The sine qua non of structured financing is the effort to separate the credit quality of the assets being securitized from the credit risk of any entity involved in the financing.
• The requisite legal separation is achieved by two structuring techniques:
• True Sales/Contributions: This transfer is structured so that it is “absolute” in the sense that the original owner retains no legal/equitable interest in the assets following the transfer. The objective is to remove the assets from the bankruptcy estate of the transferor and isolate them in a Special Purpose Vehicle (SPV), also referred to as a Special Purpose Entity (SPE).
• Bankruptcy Remote Vehicle: The SPV is structured so that (i) it is unlikely to become the subject of a bankruptcy case and (ii) its assets are unlikely to be considered part of the transferor’s bankruptcy estate.

:: DATA RECORDS ::
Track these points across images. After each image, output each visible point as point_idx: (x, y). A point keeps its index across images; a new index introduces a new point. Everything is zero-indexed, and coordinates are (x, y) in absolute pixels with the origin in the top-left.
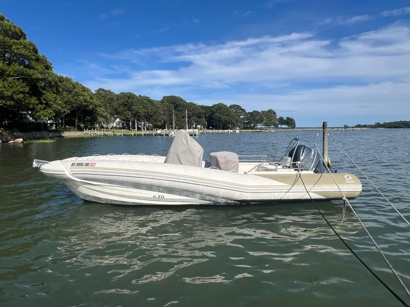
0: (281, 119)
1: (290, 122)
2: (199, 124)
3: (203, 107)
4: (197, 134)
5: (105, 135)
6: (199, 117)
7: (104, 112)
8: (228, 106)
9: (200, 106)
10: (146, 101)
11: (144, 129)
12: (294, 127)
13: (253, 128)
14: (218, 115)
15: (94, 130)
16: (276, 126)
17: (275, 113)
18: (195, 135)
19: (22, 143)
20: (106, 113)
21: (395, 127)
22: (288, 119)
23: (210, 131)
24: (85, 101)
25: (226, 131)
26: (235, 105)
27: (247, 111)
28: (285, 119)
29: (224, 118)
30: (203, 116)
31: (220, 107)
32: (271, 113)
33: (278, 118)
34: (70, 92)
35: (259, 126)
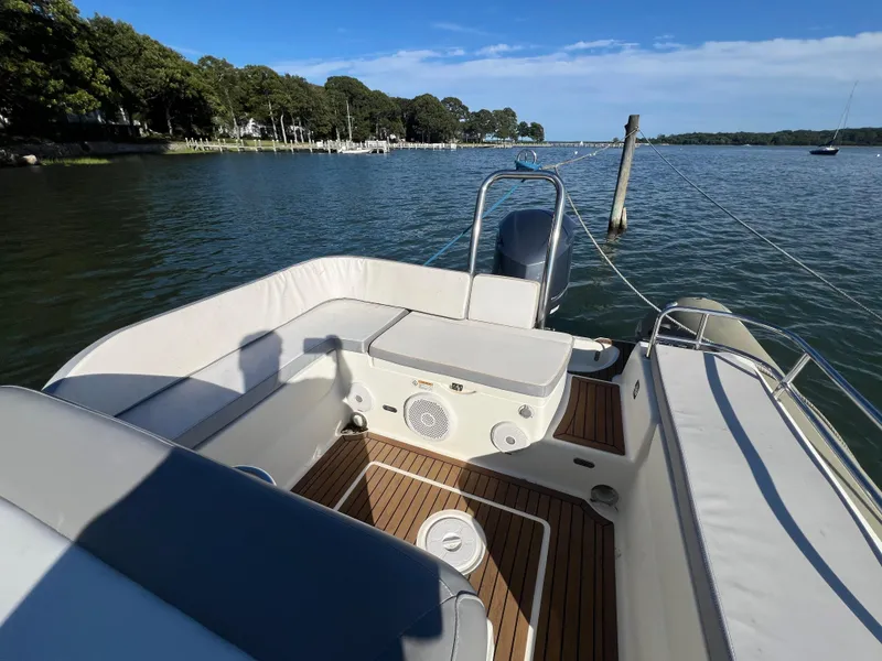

:: EXERCISE INSTRUCTIONS ::
a - The text on structured financing describes the transfer of assets as "absolute." According to the text, why is it structured that way?
b - In the text on structured financing, what other name is given for a Special Purpose Vehicle (SPV)?
c - List every term in the text on structured financing that is written with each main word capitalized. Leave out words capitalized only because they begin a sentence.

:: LIST OF ANSWERS ::
a - The transfer is made "absolute" so that the original owner keeps no legal or equitable interest in the assets afterward. The aim is to take the assets out of the transferor's bankruptcy estate and isolate them in a Special Purpose Vehicle.

b - Special Purpose Entity (SPE).

c -
- True Sales/Contributions
- Special Purpose Vehicle (SPV)
- Special Purpose Entity (SPE)
- Bankruptcy Remote Vehicle